A revelação de que a filha de 17 anos da candidata republicana à vice-presidência Sarah Palin está grávida reacende o debate sobre a dificuldade de fazer que os adolescentes norte-americanos optem pela abstinência sexual promovida pelos programas educativos.

A notícia de que Bristol Palin espera seu primeiro filho trouxe novamente à tona o tema da gravidez na adolescência e expôs o permanente debate entre os defensores da abstinência e de programas de educação sexual mais amplos.

A governadora do Alasca Sarah Palin se opôs à educação sexual explícita nas escolas quando foi consultada sobre se apoiava os programas de abstinência exclusiva, em 2006.

A candidata, publicamente hostil ao aborto, ressaltou que Bristol terá seu bebê e se casará com o pai da criança, de 18 anos.

Os legisladores norte-americanos destinaram centenas de milhões de dólares na última década para os estados que queriam promover a educação da abstinência nas escolas, apesar do crescente ceticismo em relação a sua efetividade.

Segundo dados da associação Population Action International (PAI), foram registrados 44 nascimentos para cada 1.000 adolescentes norte-americanos (de entre 15 a 19 anos) entre 2000 e 2005.

O número representa quase o dobro do que o da Grã-Bretanha -que tem a taxa mais alta da Europa- de 27 nascimentos para cada 1.000.

"A abstinência é efetiva se você puder fazer que as pessoas se abstenham", disse à AFP Karen Hardee, vice-presidente de pesquisa da Population Action International. "Mas há outros vários dados que mostram que não é uma arma efetiva para reduzir a atividade sexual entre os adolescentes".

Segundo a associação "National Campaign to Prevent Teen and Unplanned Pregnancy", três em cada 10 adolescentes norte-americanas ficam grávidas antes dos 20 anos, o que representa mais de 729.000 gravidezes adolescentes por ano.
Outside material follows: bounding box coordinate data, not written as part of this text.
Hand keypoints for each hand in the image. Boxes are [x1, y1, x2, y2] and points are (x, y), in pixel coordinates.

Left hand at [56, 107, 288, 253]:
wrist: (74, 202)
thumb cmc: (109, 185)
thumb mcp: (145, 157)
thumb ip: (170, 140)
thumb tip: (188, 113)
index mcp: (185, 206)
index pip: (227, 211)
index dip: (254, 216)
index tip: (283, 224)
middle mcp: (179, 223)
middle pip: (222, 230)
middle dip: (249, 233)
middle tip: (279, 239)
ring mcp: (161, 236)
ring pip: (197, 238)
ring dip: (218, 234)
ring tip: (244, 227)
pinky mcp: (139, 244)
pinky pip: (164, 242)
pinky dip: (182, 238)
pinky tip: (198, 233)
Oito em cada 10 gravidezes adolescentes não são planejadas, indicou a campanha.

Os programas em favor da castidade, como o "Worth the Wait" ("Vale a pena esperar"), estimulam os adolescentes a se dedicar a outras atividades em vez do amor, como a pintura, ir às compras ou fazer um lanche no parque com os amigos, explicou a ginecologista Patricia Sulak, que participou nos anos 90 da elaboração de um projeto como esse no Texas (sul).
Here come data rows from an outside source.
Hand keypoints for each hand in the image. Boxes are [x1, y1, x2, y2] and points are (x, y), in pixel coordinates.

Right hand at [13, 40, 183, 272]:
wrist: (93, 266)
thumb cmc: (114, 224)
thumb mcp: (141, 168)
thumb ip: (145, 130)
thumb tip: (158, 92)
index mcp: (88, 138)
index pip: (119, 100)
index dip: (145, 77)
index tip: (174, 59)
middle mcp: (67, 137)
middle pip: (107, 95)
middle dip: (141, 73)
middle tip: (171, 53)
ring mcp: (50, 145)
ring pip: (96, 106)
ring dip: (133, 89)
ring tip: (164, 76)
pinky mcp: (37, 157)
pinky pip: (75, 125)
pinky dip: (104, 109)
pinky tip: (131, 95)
Mas John Santelli, professor da Mailman School of Public Health da Universidade de Columbia, considerou que esse enfoque é cada vez mais criticado.

"Não parece ser efetivo para nada, quanto mais para ajudar as crianças a adiarem o início da vida sexual", disse à AFP, acusando os defensores da abstinência de veicular informações errôneas sobre a contracepção.

"Há uma oposição tão forte (a esses programas) na comunidade de saúde pública que muitos estados rejeitam os recursos federais para a sua aplicação, o que não é comum", assegurou.

Patricia Sulak admite que o êxito de qualquer programa de educação sexual depende de influências externas, como os pais.

"Podemos ter um curso de abstinência de duas semanas na escola, mas o que ouvem nas outras 50 semanas do ano?", disse à AFP.

"O que mais determinará se um adolescente fará ou não sexo não é a educação sexual, são os pais. Mas os pais também não são 100% efetivos", admitiu.